A história começa quando Therese, trabalhando na seção de brinquedos durante o Natal, atende Carol. Ela está procurando um presente para a sua filha. E no momento em que elas começam a conversar, ambas sentem uma conexão. Um laço que nenhuma das duas perceberam no momento. Depois de ter comprado o presente, Carol acaba esquecendo suas luvas na loja. Therese guardou as mesmas consigo e avisou a outra mulher sobre o que tinha acontecido. As luvas esquecidas abriu caminho para que ambas começassem a ter um contato maior.

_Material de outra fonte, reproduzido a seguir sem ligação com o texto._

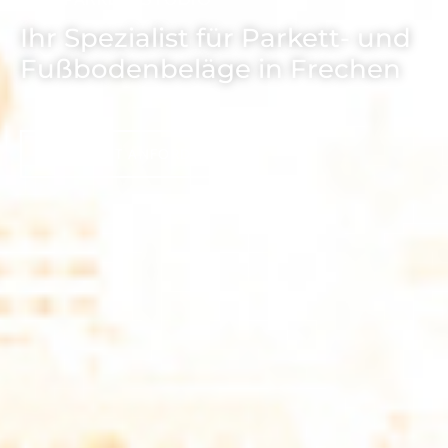
Ihr Spezialist für Parkett- und
Fußbodenbeläge in Frechen
ANGEBOT ANFORDERN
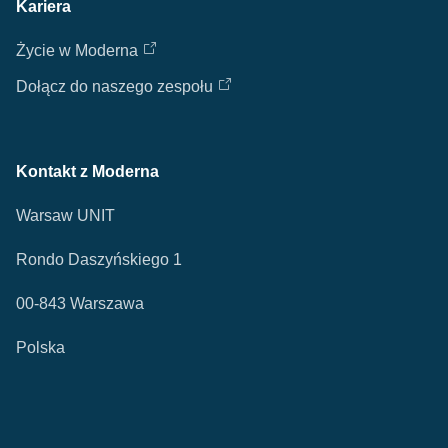
Kariera
Życie w Moderna
Dołącz do naszego zespołu
Kontakt z Moderna
Warsaw UNIT
Rondo Daszyńskiego 1
00-843 Warszawa
Polska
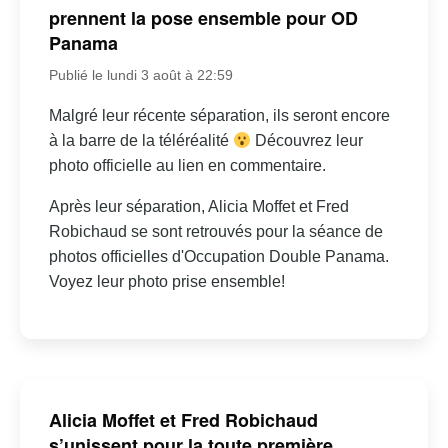
prennent la pose ensemble pour OD
Panama
Publié le lundi 3 août à 22:59
Malgré leur récente séparation, ils seront encore
à la barre de la téléréalité
Découvrez leur
photo officielle au lien en commentaire.
Après leur séparation, Alicia Moffet et Fred
Robichaud se sont retrouvés pour la séance de
photos officielles d'Occupation Double Panama.
Voyez leur photo prise ensemble!
Alicia Moffet et Fred Robichaud
s’unissent pour la toute première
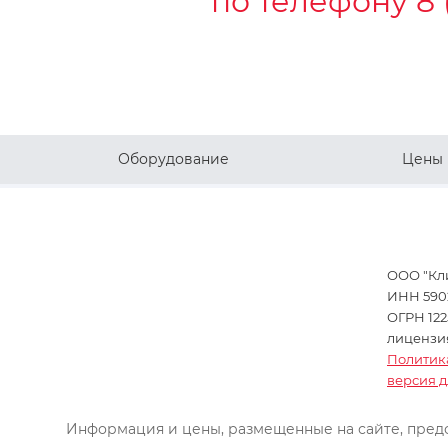
по телефону
8 
Оборудование
Цены
ООО "Кл
ИНН 5902
ОГРН 122
лицензия 
Политик
версия 
Информация и цены, размещенные на сайте, предс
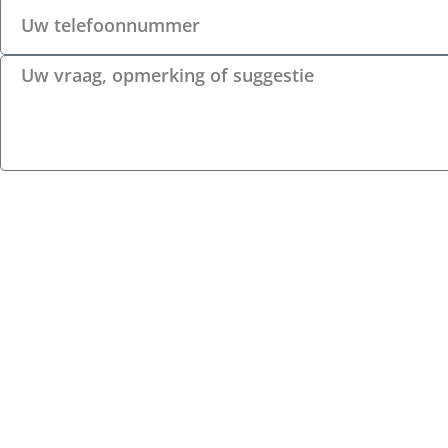
Versturen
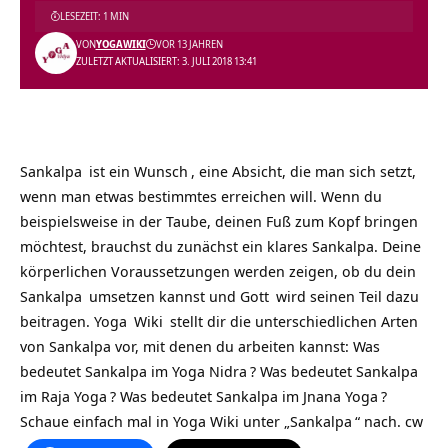
LESEZEIT: 1 MIN
VON
YOGAWIKI
VOR 13 JAHREN
ZULETZT AKTUALISIERT: 3. JULI 2018 13:41
Sankalpa
ist ein
Wunsch
, eine Absicht, die man sich setzt,
wenn man etwas bestimmtes erreichen will. Wenn du
beispielsweise in der Taube, deinen Fuß zum Kopf bringen
möchtest, brauchst du zunächst ein klares Sankalpa. Deine
körperlichen Voraussetzungen werden zeigen, ob du dein
Sankalpa
umsetzen kannst und
Gott
wird seinen Teil dazu
beitragen.
Yoga
Wiki
stellt dir die unterschiedlichen Arten
von Sankalpa vor, mit denen du arbeiten kannst: Was
bedeutet Sankalpa im
Yoga Nidra
? Was bedeutet Sankalpa
im
Raja Yoga
? Was bedeutet Sankalpa im
Jnana Yoga
?
Schaue einfach mal in Yoga Wiki unter „
Sankalpa
“ nach. cw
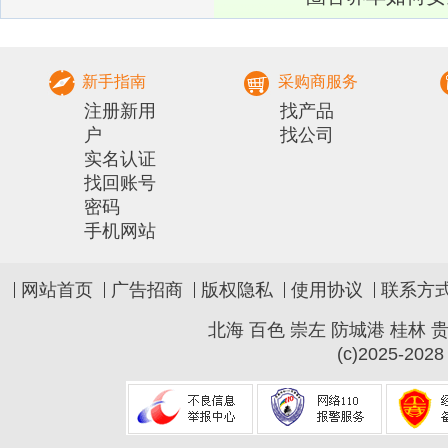
部农村实用人才 带头人培训兽医
社会化服务组
新手指南
采购商服务
注册新用
找产品
户
找公司
实名认证
找回账号
密码
手机网站
网站首页
广告招商
版权隐私
使用协议
联系方
北海
百色
崇左
防城港
桂林
(c)2025-2028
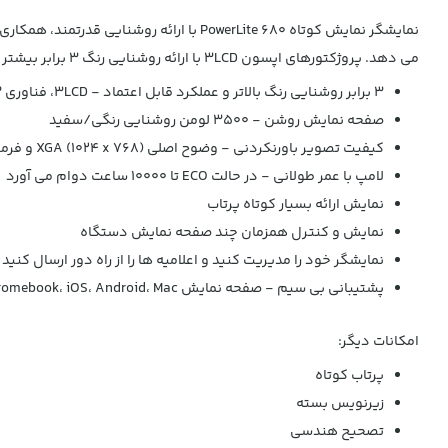
می دهد. پروژکتورهای اپسون 3LCD با ارائه روشنایی رنگ 3 برابر بیشتر از مدل های رقابتی، تصاویر روشن و واضح را تضمین می کنند. 680 با ارائه 3500 لومن رنگ و روشنایی سفید، ارائه های جذابی را تضمین می کند.
3 برابر روشنایی رنگ بالاتر و عملکرد قابل اعتماد - 3LCD، فناوری 3 تراشه
صفحه نمایش روشن - 3500 لومن روشنایی رنگی/سفید
کیفیت تصویر باورنکردنی - وضوح اصلی XGA (1024 x 768) و فرمت 4:3
لامپ با عمر طولانی - در حالت ECO تا 10000 ساعت دوام می آورد
نمایش ارائه بسیار کوتاه پرتاب
نمایش و کنترل همزمان چند صفحه نمایش دستگاه
نمایشگر خود را مدیریت کنید و اعلامیه ها را از راه دور ارسال کنی
پشتیبانی بی سیم - صفحه نمایش Chromebook، iOS، Android، Mac و PC
امکانات دیگر:
پرتاب کوتاه
زیرنویس بسته
تصحیح هندسی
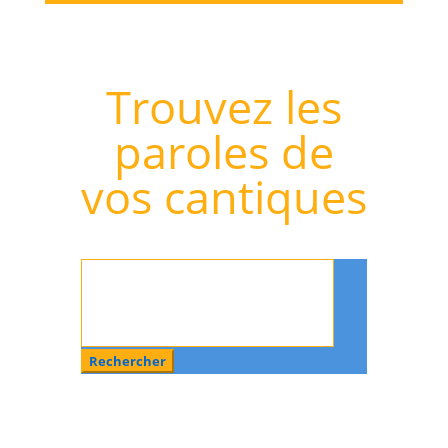
Trouvez les
paroles de
vos cantiques
Rechercher
:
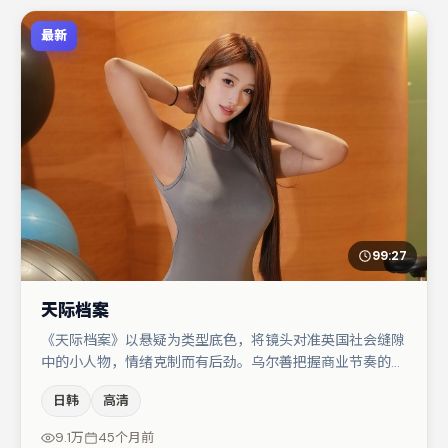
最新
99:27
天际档案
《天际档案》以悬疑为类型底色，将镜头对准英国社会缝隙
中的小人物，情绪克制而有后劲。乌尔善把握商业节奏的同
时保留人物弧光，高潮戏信息密度高但不显凌乱。主演阵容
日韩
高清
包括段奕宏、秦海璐、周迅等，角色动机前后呼应，适合喜
欢抠台词与伏笔的观众。若你偏爱强类型与清晰主线，这部
9.1万
45个月前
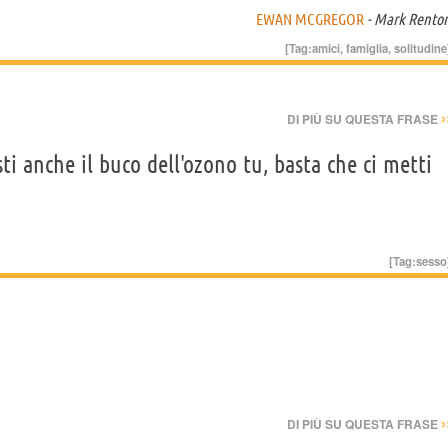
EWAN MCGREGOR
- Mark Rento
[Tag:
amici
,
famiglia
,
solitudine
›
DI PIÙ SU QUESTA FRASE
ti anche il buco dell'ozono tu, basta che ci metti
[Tag:
sesso
›
DI PIÙ SU QUESTA FRASE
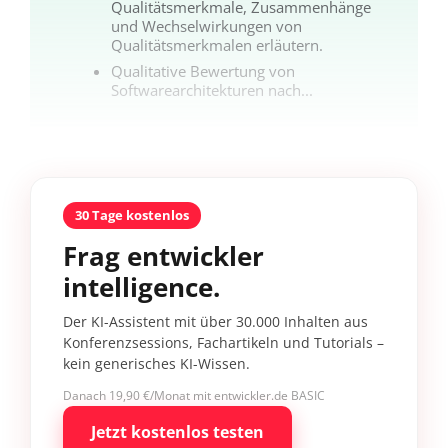
Qualitätsmerkmale, Zusammenhänge
und Wechselwirkungen von
Qualitätsmerkmalen erläutern.
Qualitative Bewertung von
Softwarearchitekturen nach...
30 Tage kostenlos
Frag entwickler
intelligence.
Der KI-Assistent mit über 30.000 Inhalten aus
Konferenzsessions, Fachartikeln und Tutorials –
kein generisches KI-Wissen.
Danach 19,90 €/Monat mit entwickler.de BASIC
Jetzt kostenlos testen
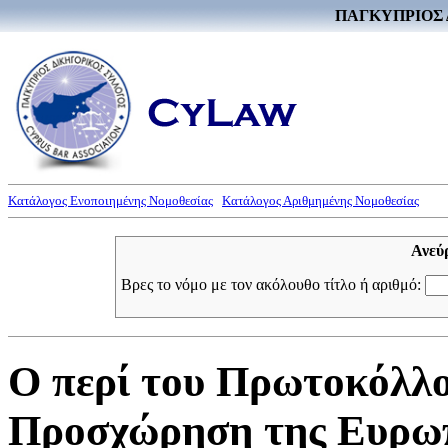
ΠΑΓΚΥΠΡΙΟΣ 
Κατάλογος Ενοποιημένης Νομοθεσίας
Κατάλογος Αριθμημένης Νομοθεσίας
Ανεύ
Βρες το νόμο με τον ακόλουθο τίτλο ή αριθμό:
Ο περί του Πρωτοκόλλο
Προσχώρηση της Ευρωπ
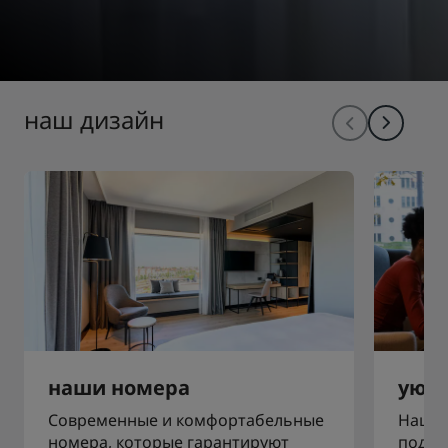
наш дизайн
наши номера
уют
Современные и комфортабельные
Наши 
номера, которые гарантируют
подхо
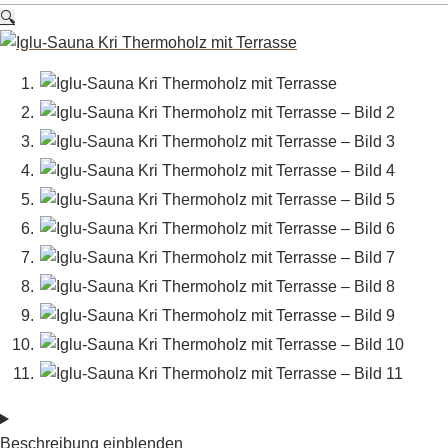
🔍
Beschreibung einblenden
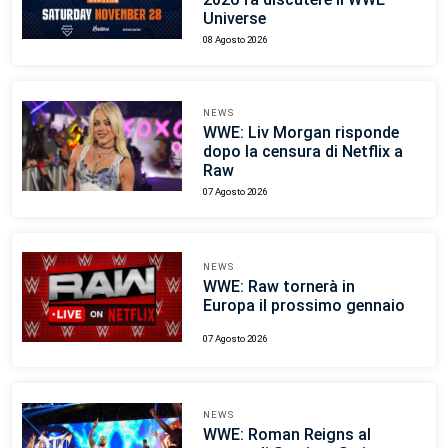
Universe
08 Agosto 2026
NEWS
WWE: Liv Morgan risponde
dopo la censura di Netflix a
Raw
07 Agosto 2026
NEWS
WWE: Raw tornerà in
Europa il prossimo gennaio
07 Agosto 2026
NEWS
WWE: Roman Reigns al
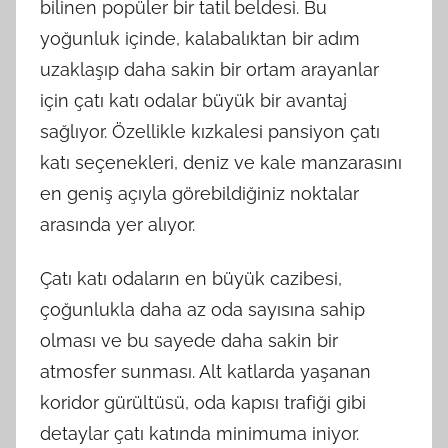
bilinen popüler bir tatil beldesi. Bu
yoğunluk içinde, kalabalıktan bir adım
uzaklaşıp daha sakin bir ortam arayanlar
için çatı katı odalar büyük bir avantaj
sağlıyor. Özellikle kızkalesi pansiyon çatı
katı seçenekleri, deniz ve kale manzarasını
en geniş açıyla görebildiğiniz noktalar
arasında yer alıyor.
Çatı katı odaların en büyük cazibesi,
çoğunlukla daha az oda sayısına sahip
olması ve bu sayede daha sakin bir
atmosfer sunması. Alt katlarda yaşanan
koridor gürültüsü, oda kapısı trafiği gibi
detaylar çatı katında minimuma iniyor.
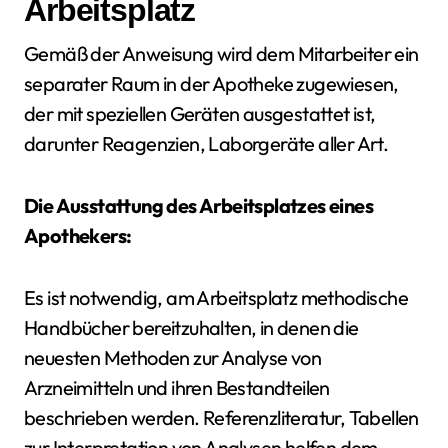
Arbeitsplatz
Gemäß der Anweisung wird dem Mitarbeiter ein
separater Raum in der Apotheke zugewiesen,
der mit speziellen Geräten ausgestattet ist,
darunter Reagenzien, Laborgeräte aller Art.
Die Ausstattung des Arbeitsplatzes eines
Apothekers:
Es ist notwendig, am Arbeitsplatz methodische
Handbücher bereitzuhalten, in denen die
neuesten Methoden zur Analyse von
Arzneimitteln und ihren Bestandteilen
beschrieben werden. Referenzliteratur, Tabellen
zur Interpretation von Analysen helfen dem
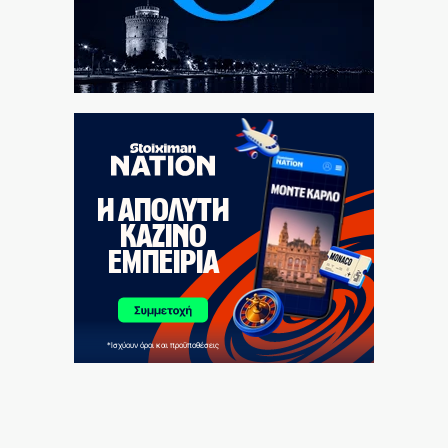
νησιών μας
8|08|2026 | 11:45
Ηλιόπουλος σε Μάγερ: «Βλέπω το βλέμμα της τίγρης
στα μάτια σου»
8|08|2026 | 11:30
Ο Μητσοτάκης έπιασε πάτο με το… σπαθί του!
8|08|2026 | 11:29
Χαρδαλιάς: Μπλόκο σε ανεμογεννήτριες στις καμένες
περιοχές
8|08|2026 | 11:15
Ο Ολυμπιακός αρχίζει συνεργασία με τον Ζοφρέ
Μονκαντά
8|08|2026 | 11:00
ΠΑΟΚ: Με αλλαγές στη ρεβάνς με την Αντερλεχτ για
την ανατροπή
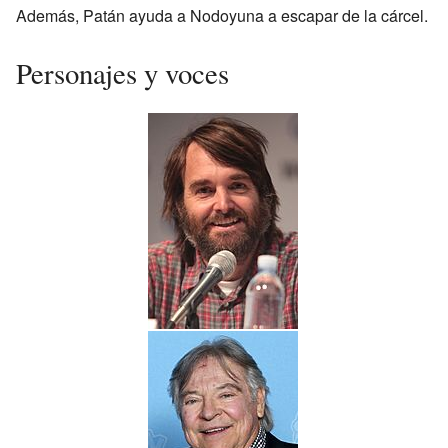
Además, Patán ayuda a Nodoyuna a escapar de la cárcel.
Personajes y voces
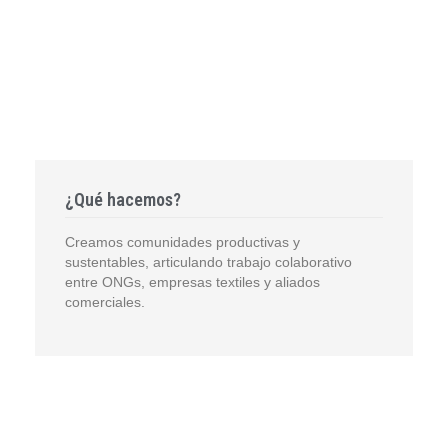
¿Qué hacemos?
Creamos comunidades productivas y
sustentables, articulando trabajo colaborativo
entre ONGs, empresas textiles y aliados
comerciales.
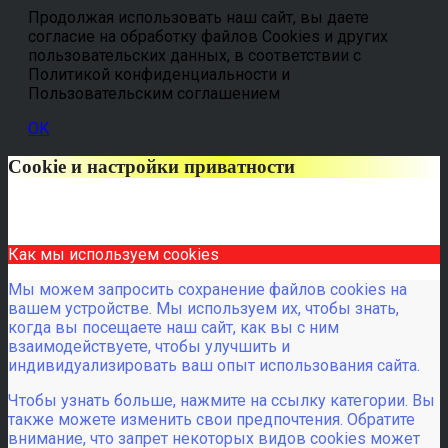
Продолжая использовать наш сайт, вы даете
согласие на обработку файлов Cookies и других
пользовательских данных, в соответствии с
Политикой конфиденциальности и
Пользовательским соглашением
OK
Cookie и настройки приватности
Как мы используем cookies
Мы можем запросить сохранение файлов cookies на
вашем устройстве. Мы используем их, чтобы знать,
когда вы посещаете наш сайт, как вы с ним
взаимодействуете, чтобы улучшить и
индивидуализировать ваш опыт использования сайта.
Чтобы узнать больше, нажмите на ссылку категории. Вы
также можете изменить свои предпочтения. Обратите
внимание, что запрет некоторых видов cookies может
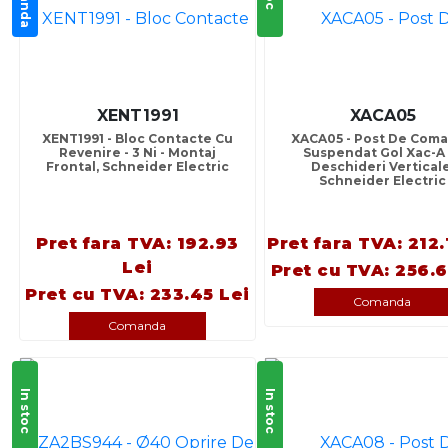
XENT1991
XACA05
XENT1991 - Bloc Contacte Cu
XACA05 - Post De Com
Revenire - 3 Ni - Montaj
Suspendat Gol Xac-A 
Frontal, Schneider Electric
Deschideri Verticale
Schneider Electric
Pret fara TVA: 192.93
Pret fara TVA: 212.
Lei
Pret cu TVA: 256.6
Pret cu TVA: 233.45 Lei
Comanda
Comanda
In stoc
In stoc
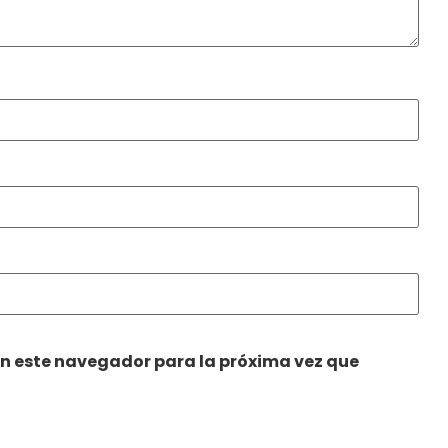
en este navegador para la próxima vez que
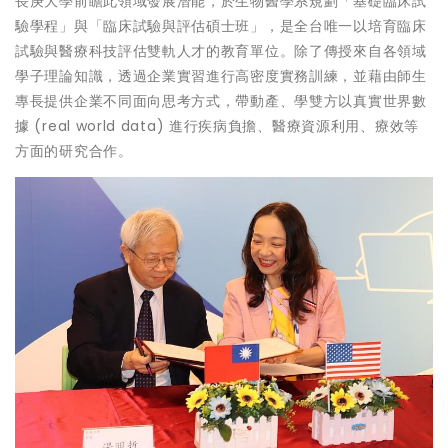
長庚大學前瞻此領域發展潛能，於生物醫學系規劃「基礎臨床試
驗學程」與「臨床試驗與評估碩士班」，是全台唯一以培育臨床
試驗與醫療科技評估雙軌人才的教育單位。除了傳授來自各領域
學子理論知識，透過企業實習進行高密度實務訓練，並藉由師生
專長提供企業不同面向思考方式，帶動產、學雙方以真實世界數
據 (real world data) 進行疾病負擔、醫療資源利用、療效等
方面的研究合作。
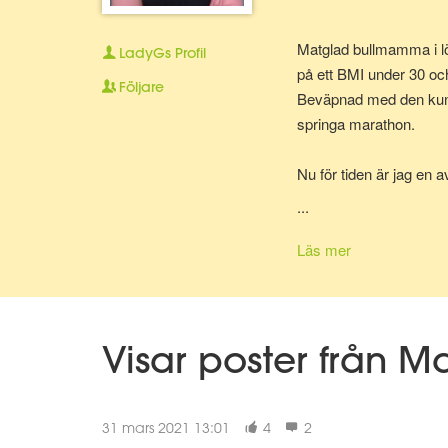
Matglad bullmamma i lö
LadyGs
Profil
på ett BMI under 30 oc
Följare
Beväpnad med den kunska
springa marathon.
Nu för tiden är jag en 
bolla ideer med.
...
Läs mer
Visar poster från M
31 mars 2021 13:01
4
2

E a partir daí, elas começam a se encontrar. Therese é atraída pelo charme, a elegância em falar, em se vestir e a fragilidade que a mulher mais velha passava. Um conflito com Harge (Kyle Chandler), marido de Carol. Que a acusa de ter tido envolvimentos impróprios com sua amiga Abby (Sarah Paulson). E ele tenta usar isso contra Carol e a fazer perder a batalha pela guarda de sua filha, Rindy.

Quando as pressões legais e sociais se intensificam, Carol decide fazer uma viagem de carro pelo interior dos Estados Unidos, e convida Therese para acompanhá-la. A viagem se transforma em um refúgio emocional, e um período de autodescoberta e algo muito mais íntimo entre as duas. A cena que as duas se entregam a paixão e têm uma noite de amor é muito bem feita.

No entanto, o casal é secretamente vigiado por um detetive particular que as expõe de uma maneira bastante dolorida.

Forçada a escolher entre lutar judicialmente pela guarda da filha ou viver sua verdade sexual e emocional, Carol toma uma decisão que redefine seu destino. E Therese? Ela confronta seus próprios desejos, e tendo um amadurecimento pessoal, profissional, emocional.

Enfim, é um filme sensível que aborda o amor como uma descoberta de identidade. Ambas acabaram se autodescobrindo o que elas realmente eram e o que queriam em um relacionamento. Therese, no início do filme não sabia o que queria e nem o que era. Tinha um relacionamento morno, um emprego que não lhe satisfazia e tinha várias dúvidas sobre a vida. Quando conhece Carol, ela descobre seus verdadeiros desejos, sua identidade afetiva e sua criatividade.

É como se o amor fosse um chamado para elas mesmas. E que a fizeram amadurecer durante o processo. O filme mostra como o moralismo dos anos 1950 sufocava qualquer outra forma de amor que fugisse do padrão considerado normal na época. A sociedade tentava enquadrar as mulheres em papéis rígidos, e qualquer desvio era castigada. As mulheres que desviavam do “normal” eram punidas e isso foi bem colocado no filme. Infelizmente, Carol vivia em um mundo de aparências, convenções sociais e por que não? Em uma prisão de ouro.

E quanto ao desejo? Aqui é apenas sugerido em olhares, gestos, toques delicados. O desejo é algo emocional, delicado e íntimo. Aqui o mais importante não é só o corpo, mas a ligação que há entre as duas. É algo muito mais profundo e íntimo. E foi no Natal que tudo aconteceu. Então o Natal nesse filme marca o nascimento de uma nova identidade e oportunidade para ambas.

E o que vocês acharam desse filme que fala sobre identidade, repressão, liberdade emocional, despertar do amor e do desejo? Lembrando que falou de uma época conservadora.

Bem, eu vou ficando por aqui. Quem quiser comentar algo abaixo, fique a vontade. Um beijo a todos e até a próxima matéria.